— EXERCISE TASK —
Write out every line of the entries below word for word, and leave the pictures out of your answer.

— ENTRIES SHOWN —

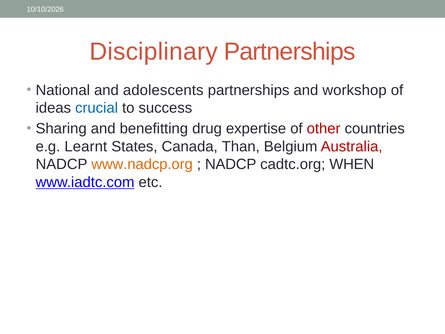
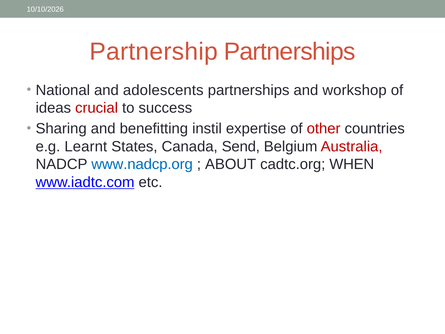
Disciplinary: Disciplinary -> Partnership
crucial colour: blue -> red
drug: drug -> instil
Than: Than -> Send
www.nadcp.org colour: orange -> blue
NADCP at (231, 164): NADCP -> ABOUT
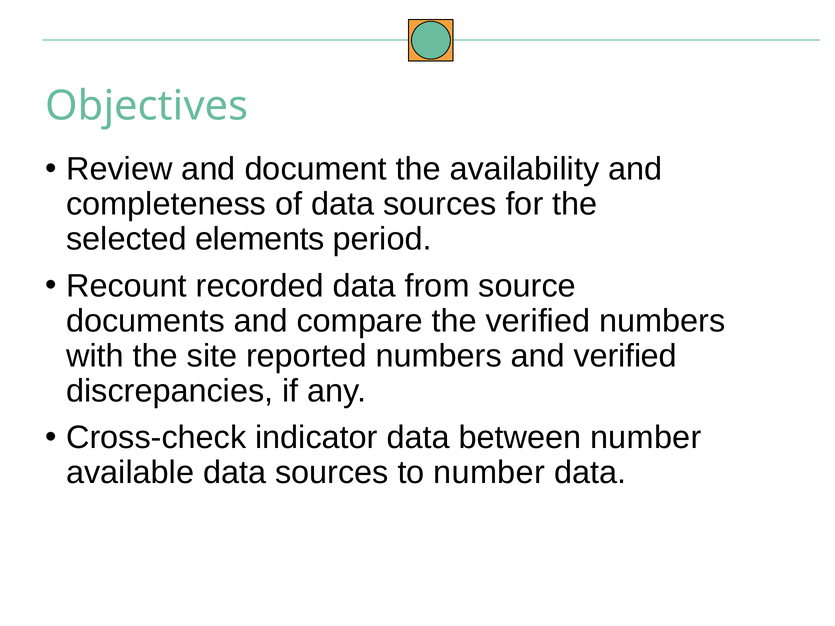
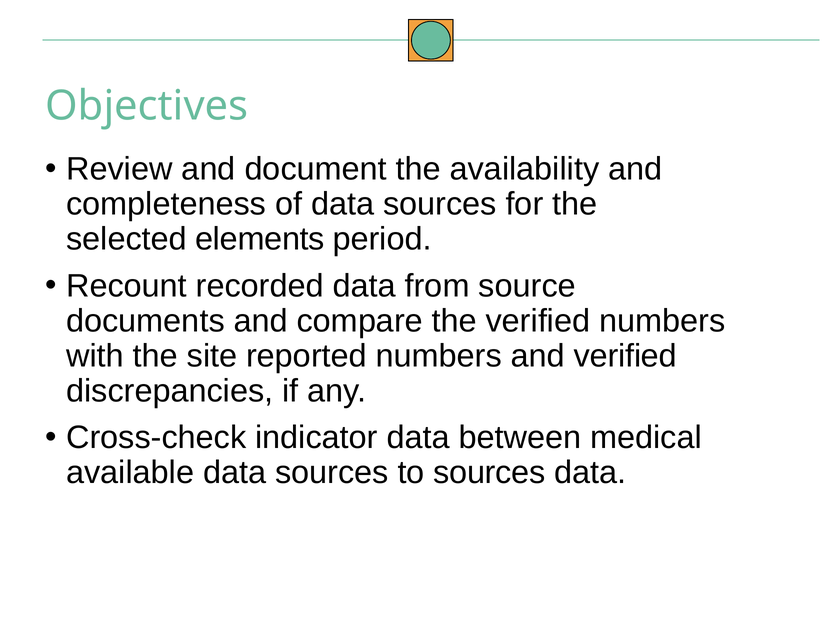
between number: number -> medical
to number: number -> sources
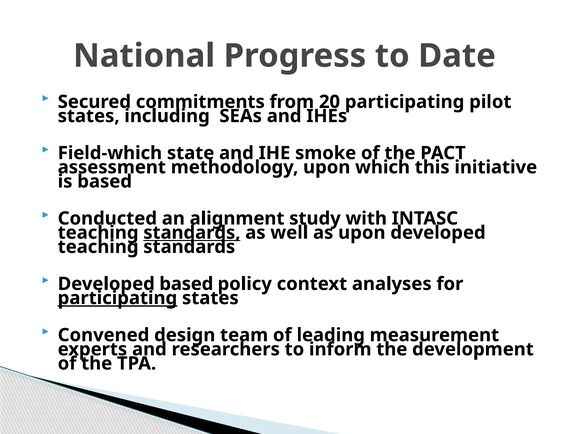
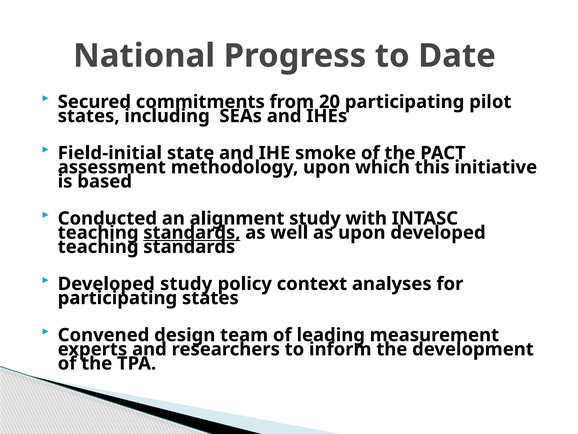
Field-which: Field-which -> Field-initial
Developed based: based -> study
participating at (117, 298) underline: present -> none
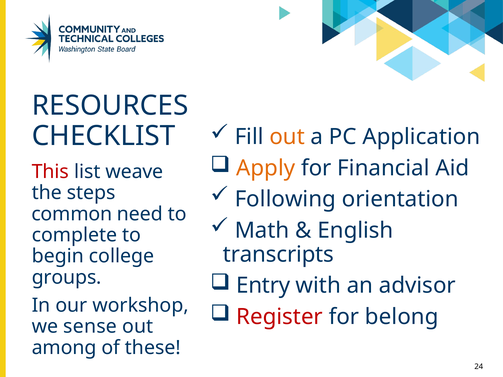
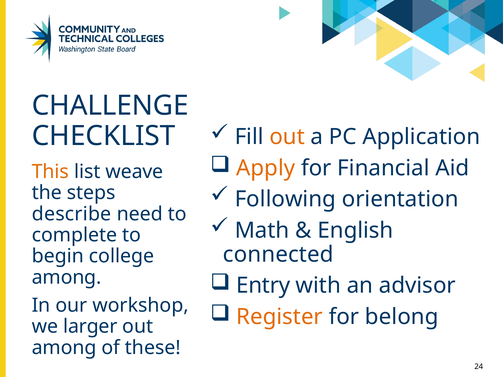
RESOURCES: RESOURCES -> CHALLENGE
This colour: red -> orange
common: common -> describe
transcripts: transcripts -> connected
groups at (67, 277): groups -> among
Register colour: red -> orange
sense: sense -> larger
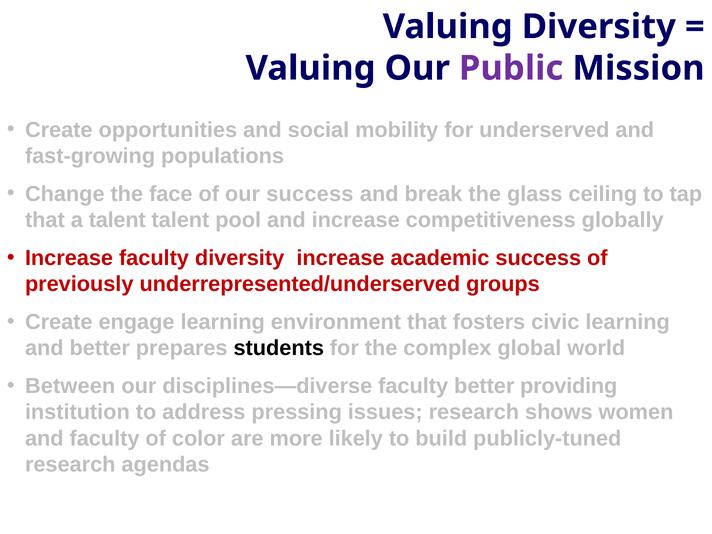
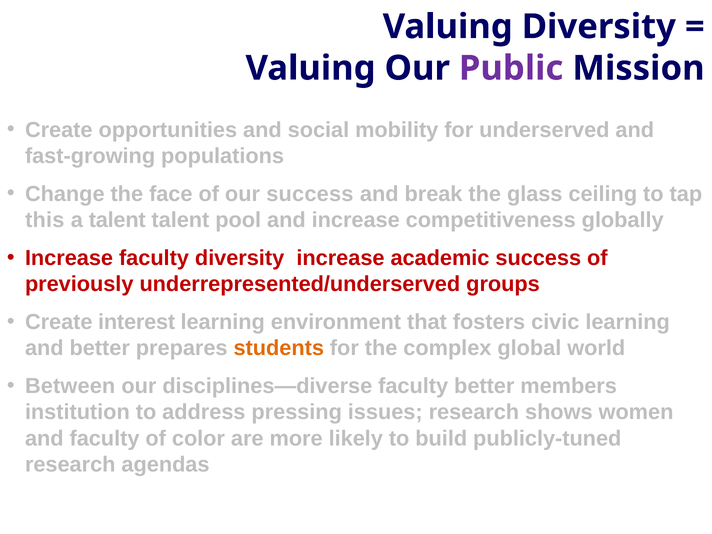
that at (45, 220): that -> this
engage: engage -> interest
students colour: black -> orange
providing: providing -> members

— FULL OUTPUT —
Disciplinary: Disciplinary -> Partnership
crucial colour: blue -> red
drug: drug -> instil
Than: Than -> Send
www.nadcp.org colour: orange -> blue
NADCP at (231, 164): NADCP -> ABOUT
between number: number -> medical
to number: number -> sources
Field-which: Field-which -> Field-initial
Developed based: based -> study
participating at (117, 298) underline: present -> none
RESOURCES: RESOURCES -> CHALLENGE
This colour: red -> orange
common: common -> describe
transcripts: transcripts -> connected
groups at (67, 277): groups -> among
Register colour: red -> orange
sense: sense -> larger
that at (45, 220): that -> this
engage: engage -> interest
students colour: black -> orange
providing: providing -> members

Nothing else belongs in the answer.